### [Task directions]
Word for word, transcribe the records that follow.

Dataset entries:
------

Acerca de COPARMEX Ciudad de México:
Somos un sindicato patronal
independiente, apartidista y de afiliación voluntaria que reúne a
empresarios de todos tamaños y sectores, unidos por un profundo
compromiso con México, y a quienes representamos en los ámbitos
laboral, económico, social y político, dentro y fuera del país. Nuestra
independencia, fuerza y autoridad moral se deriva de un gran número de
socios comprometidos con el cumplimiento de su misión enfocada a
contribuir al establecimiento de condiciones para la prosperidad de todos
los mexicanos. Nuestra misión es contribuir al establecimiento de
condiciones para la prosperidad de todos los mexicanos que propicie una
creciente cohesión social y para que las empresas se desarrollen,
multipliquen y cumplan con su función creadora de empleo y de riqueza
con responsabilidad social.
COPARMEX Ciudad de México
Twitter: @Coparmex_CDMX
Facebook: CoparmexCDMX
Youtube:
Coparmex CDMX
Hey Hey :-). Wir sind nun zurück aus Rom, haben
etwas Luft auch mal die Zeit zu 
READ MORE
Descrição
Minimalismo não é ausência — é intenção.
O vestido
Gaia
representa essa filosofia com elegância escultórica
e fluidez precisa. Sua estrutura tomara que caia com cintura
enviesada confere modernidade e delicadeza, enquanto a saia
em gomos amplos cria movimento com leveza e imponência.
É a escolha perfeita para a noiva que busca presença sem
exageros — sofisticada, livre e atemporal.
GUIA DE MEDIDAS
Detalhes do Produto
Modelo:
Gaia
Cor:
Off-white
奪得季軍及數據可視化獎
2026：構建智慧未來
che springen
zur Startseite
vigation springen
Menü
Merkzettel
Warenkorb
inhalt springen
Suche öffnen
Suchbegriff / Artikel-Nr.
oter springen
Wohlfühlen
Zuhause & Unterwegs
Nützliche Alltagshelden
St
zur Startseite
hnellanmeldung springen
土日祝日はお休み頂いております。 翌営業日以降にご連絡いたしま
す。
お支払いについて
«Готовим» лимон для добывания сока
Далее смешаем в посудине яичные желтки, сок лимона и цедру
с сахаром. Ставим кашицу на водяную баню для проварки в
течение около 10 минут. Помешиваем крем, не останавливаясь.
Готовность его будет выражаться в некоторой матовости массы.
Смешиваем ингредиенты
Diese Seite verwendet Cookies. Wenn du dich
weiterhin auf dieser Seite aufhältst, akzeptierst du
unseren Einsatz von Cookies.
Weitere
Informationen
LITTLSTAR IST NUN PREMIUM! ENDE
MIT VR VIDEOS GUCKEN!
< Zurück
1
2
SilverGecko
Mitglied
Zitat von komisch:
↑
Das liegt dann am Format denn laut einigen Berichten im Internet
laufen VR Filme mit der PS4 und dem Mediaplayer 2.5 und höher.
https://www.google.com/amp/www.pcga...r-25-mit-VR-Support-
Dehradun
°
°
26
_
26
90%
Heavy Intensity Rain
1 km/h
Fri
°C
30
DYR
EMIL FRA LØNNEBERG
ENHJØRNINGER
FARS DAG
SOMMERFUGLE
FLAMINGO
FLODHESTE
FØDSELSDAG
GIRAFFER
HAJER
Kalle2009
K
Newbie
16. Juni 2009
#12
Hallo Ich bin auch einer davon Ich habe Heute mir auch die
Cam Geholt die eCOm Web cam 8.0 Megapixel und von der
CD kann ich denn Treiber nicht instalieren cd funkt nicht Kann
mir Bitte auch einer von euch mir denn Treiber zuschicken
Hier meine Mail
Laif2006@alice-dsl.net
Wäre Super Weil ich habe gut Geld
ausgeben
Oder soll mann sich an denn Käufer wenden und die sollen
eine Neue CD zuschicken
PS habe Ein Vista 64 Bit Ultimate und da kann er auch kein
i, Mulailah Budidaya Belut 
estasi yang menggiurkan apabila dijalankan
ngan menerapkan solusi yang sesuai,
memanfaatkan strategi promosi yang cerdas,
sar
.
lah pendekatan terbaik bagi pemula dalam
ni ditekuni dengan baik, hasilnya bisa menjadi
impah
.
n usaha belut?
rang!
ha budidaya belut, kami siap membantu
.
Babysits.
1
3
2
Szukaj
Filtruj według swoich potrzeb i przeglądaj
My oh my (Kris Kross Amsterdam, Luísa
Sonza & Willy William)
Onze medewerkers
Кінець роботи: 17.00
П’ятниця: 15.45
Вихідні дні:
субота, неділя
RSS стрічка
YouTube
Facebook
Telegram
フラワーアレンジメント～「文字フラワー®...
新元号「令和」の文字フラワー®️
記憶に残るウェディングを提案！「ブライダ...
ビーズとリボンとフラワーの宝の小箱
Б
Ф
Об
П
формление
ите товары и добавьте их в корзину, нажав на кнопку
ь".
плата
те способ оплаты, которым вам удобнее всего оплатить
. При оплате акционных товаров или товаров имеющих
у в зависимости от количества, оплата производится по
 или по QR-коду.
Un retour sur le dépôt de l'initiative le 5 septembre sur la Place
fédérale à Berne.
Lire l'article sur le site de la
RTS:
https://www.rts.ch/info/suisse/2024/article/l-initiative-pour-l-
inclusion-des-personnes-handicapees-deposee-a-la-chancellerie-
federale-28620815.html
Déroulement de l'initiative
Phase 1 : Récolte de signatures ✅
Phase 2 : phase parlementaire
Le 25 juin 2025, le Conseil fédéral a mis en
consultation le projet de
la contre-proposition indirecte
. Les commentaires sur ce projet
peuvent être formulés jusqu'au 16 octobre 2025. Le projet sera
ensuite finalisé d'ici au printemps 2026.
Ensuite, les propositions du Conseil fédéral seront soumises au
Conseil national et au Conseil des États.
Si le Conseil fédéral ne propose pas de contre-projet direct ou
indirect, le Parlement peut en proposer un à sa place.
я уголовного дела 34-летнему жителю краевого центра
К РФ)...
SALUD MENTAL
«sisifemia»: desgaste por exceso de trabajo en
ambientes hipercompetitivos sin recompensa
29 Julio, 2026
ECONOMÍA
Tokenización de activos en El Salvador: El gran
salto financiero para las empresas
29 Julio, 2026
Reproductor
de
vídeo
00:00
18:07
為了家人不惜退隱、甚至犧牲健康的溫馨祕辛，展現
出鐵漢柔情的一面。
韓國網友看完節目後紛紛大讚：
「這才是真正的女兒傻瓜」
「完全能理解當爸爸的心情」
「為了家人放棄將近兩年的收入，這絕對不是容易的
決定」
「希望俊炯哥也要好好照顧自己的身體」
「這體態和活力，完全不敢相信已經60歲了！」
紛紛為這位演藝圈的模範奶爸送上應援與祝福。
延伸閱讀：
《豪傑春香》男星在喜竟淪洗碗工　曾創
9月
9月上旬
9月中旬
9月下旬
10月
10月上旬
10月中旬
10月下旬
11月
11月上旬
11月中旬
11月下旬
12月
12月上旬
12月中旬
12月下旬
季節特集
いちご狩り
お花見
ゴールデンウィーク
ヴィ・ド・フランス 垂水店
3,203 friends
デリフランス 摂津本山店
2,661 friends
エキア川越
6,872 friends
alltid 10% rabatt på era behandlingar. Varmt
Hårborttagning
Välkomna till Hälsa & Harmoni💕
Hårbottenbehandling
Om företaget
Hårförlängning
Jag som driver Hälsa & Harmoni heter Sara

------

### [Answer for this exercise]
Acerca de COPARMEX Ciudad de México:
Somos un sindicato patronal
independiente, apartidista y de afiliación voluntaria que reúne a
empresarios de todos tamaños y sectores, unidos por un profundo
compromiso con México, y a quienes representamos en los ámbitos
laboral, económico, social y político, dentro y fuera del país. Nuestra
independencia, fuerza y autoridad moral se deriva de un gran número de
socios comprometidos con el cumplimiento de su misión enfocada a
contribuir al establecimiento de condiciones para la prosperidad de todos
los mexicanos. Nuestra misión es contribuir al establecimiento de
condiciones para la prosperidad de todos los mexicanos que propicie una
creciente cohesión social y para que las empresas se desarrollen,
multipliquen y cumplan con su función creadora de empleo y de riqueza
con responsabilidad social.
COPARMEX Ciudad de México
Twitter: @Coparmex_CDMX
Facebook: CoparmexCDMX
Youtube:
Coparmex CDMX
Hey Hey :-). Wir sind nun zurück aus Rom, haben
etwas Luft auch mal die Zeit zu 
READ MORE
Descrição
Minimalismo não é ausência — é intenção.
O vestido
Gaia
representa essa filosofia com elegância escultórica
e fluidez precisa. Sua estrutura tomara que caia com cintura
enviesada confere modernidade e delicadeza, enquanto a saia
em gomos amplos cria movimento com leveza e imponência.
É a escolha perfeita para a noiva que busca presença sem
exageros — sofisticada, livre e atemporal.
GUIA DE MEDIDAS
Detalhes do Produto
Modelo:
Gaia
Cor:
Off-white
奪得季軍及數據可視化獎
2026：構建智慧未來
che springen
zur Startseite
vigation springen
Menü
Merkzettel
Warenkorb
inhalt springen
Suche öffnen
Suchbegriff / Artikel-Nr.
oter springen
Wohlfühlen
Zuhause & Unterwegs
Nützliche Alltagshelden
St
zur Startseite
hnellanmeldung springen
土日祝日はお休み頂いております。 翌営業日以降にご連絡いたしま
す。
お支払いについて
«Готовим» лимон для добывания сока
Далее смешаем в посудине яичные желтки, сок лимона и цедру
с сахаром. Ставим кашицу на водяную баню для проварки в
течение около 10 минут. Помешиваем крем, не останавливаясь.
Готовность его будет выражаться в некоторой матовости массы.
Смешиваем ингредиенты
Diese Seite verwendet Cookies. Wenn du dich
weiterhin auf dieser Seite aufhältst, akzeptierst du
unseren Einsatz von Cookies.
Weitere
Informationen
LITTLSTAR IST NUN PREMIUM! ENDE
MIT VR VIDEOS GUCKEN!
< Zurück
1
2
SilverGecko
Mitglied
Zitat von komisch:
↑
Das liegt dann am Format denn laut einigen Berichten im Internet
laufen VR Filme mit der PS4 und dem Mediaplayer 2.5 und höher.
https://www.google.com/amp/www.pcga...r-25-mit-VR-Support-
Dehradun
°
°
26
_
26
90%
Heavy Intensity Rain
1 km/h
Fri
°C
30
DYR
EMIL FRA LØNNEBERG
ENHJØRNINGER
FARS DAG
SOMMERFUGLE
FLAMINGO
FLODHESTE
FØDSELSDAG
GIRAFFER
HAJER
Kalle2009
K
Newbie
16. Juni 2009
#12
Hallo Ich bin auch einer davon Ich habe Heute mir auch die
Cam Geholt die eCOm Web cam 8.0 Megapixel und von der
CD kann ich denn Treiber nicht instalieren cd funkt nicht Kann
mir Bitte auch einer von euch mir denn Treiber zuschicken
Hier meine Mail
Laif2006@alice-dsl.net
Wäre Super Weil ich habe gut Geld
ausgeben
Oder soll mann sich an denn Käufer wenden und die sollen
eine Neue CD zuschicken
PS habe Ein Vista 64 Bit Ultimate und da kann er auch kein
i, Mulailah Budidaya Belut 
estasi yang menggiurkan apabila dijalankan
ngan menerapkan solusi yang sesuai,
memanfaatkan strategi promosi yang cerdas,
sar
.
lah pendekatan terbaik bagi pemula dalam
ni ditekuni dengan baik, hasilnya bisa menjadi
impah
.
n usaha belut?
rang!
ha budidaya belut, kami siap membantu
.
Babysits.
1
3
2
Szukaj
Filtruj według swoich potrzeb i przeglądaj
My oh my (Kris Kross Amsterdam, Luísa
Sonza & Willy William)
Onze medewerkers
Кінець роботи: 17.00
П’ятниця: 15.45
Вихідні дні:
субота, неділя
RSS стрічка
YouTube
Facebook
Telegram
フラワーアレンジメント～「文字フラワー®...
新元号「令和」の文字フラワー®️
記憶に残るウェディングを提案！「ブライダ...
ビーズとリボンとフラワーの宝の小箱
Б
Ф
Об
П
формление
ите товары и добавьте их в корзину, нажав на кнопку
ь".
плата
те способ оплаты, которым вам удобнее всего оплатить
. При оплате акционных товаров или товаров имеющих
у в зависимости от количества, оплата производится по
 или по QR-коду.
Un retour sur le dépôt de l'initiative le 5 septembre sur la Place
fédérale à Berne.
Lire l'article sur le site de la
RTS:
https://www.rts.ch/info/suisse/2024/article/l-initiative-pour-l-
inclusion-des-personnes-handicapees-deposee-a-la-chancellerie-
federale-28620815.html
Déroulement de l'initiative
Phase 1 : Récolte de signatures ✅
Phase 2 : phase parlementaire
Le 25 juin 2025, le Conseil fédéral a mis en
consultation le projet de
la contre-proposition indirecte
. Les commentaires sur ce projet
peuvent être formulés jusqu'au 16 octobre 2025. Le projet sera
ensuite finalisé d'ici au printemps 2026.
Ensuite, les propositions du Conseil fédéral seront soumises au
Conseil national et au Conseil des États.
Si le Conseil fédéral ne propose pas de contre-projet direct ou
indirect, le Parlement peut en proposer un à sa place.
я уголовного дела 34-летнему жителю краевого центра
К РФ)...
SALUD MENTAL
«sisifemia»: desgaste por exceso de trabajo en
ambientes hipercompetitivos sin recompensa
29 Julio, 2026
ECONOMÍA
Tokenización de activos en El Salvador: El gran
salto financiero para las empresas
29 Julio, 2026
Reproductor
de
vídeo
00:00
18:07
為了家人不惜退隱、甚至犧牲健康的溫馨祕辛，展現
出鐵漢柔情的一面。
韓國網友看完節目後紛紛大讚：
「這才是真正的女兒傻瓜」
「完全能理解當爸爸的心情」
「為了家人放棄將近兩年的收入，這絕對不是容易的
決定」
「希望俊炯哥也要好好照顧自己的身體」
「這體態和活力，完全不敢相信已經60歲了！」
紛紛為這位演藝圈的模範奶爸送上應援與祝福。
延伸閱讀：
《豪傑春香》男星在喜竟淪洗碗工　曾創
9月
9月上旬
9月中旬
9月下旬
10月
10月上旬
10月中旬
10月下旬
11月
11月上旬
11月中旬
11月下旬
12月
12月上旬
12月中旬
12月下旬
季節特集
いちご狩り
お花見
ゴールデンウィーク
ヴィ・ド・フランス 垂水店
3,203 friends
デリフランス 摂津本山店
2,661 friends
エキア川越
6,872 friends
alltid 10% rabatt på era behandlingar. Varmt
Hårborttagning
Välkomna till Hälsa & Harmoni💕
Hårbottenbehandling
Om företaget
Hårförlängning
Jag som driver Hälsa & Harmoni heter Sara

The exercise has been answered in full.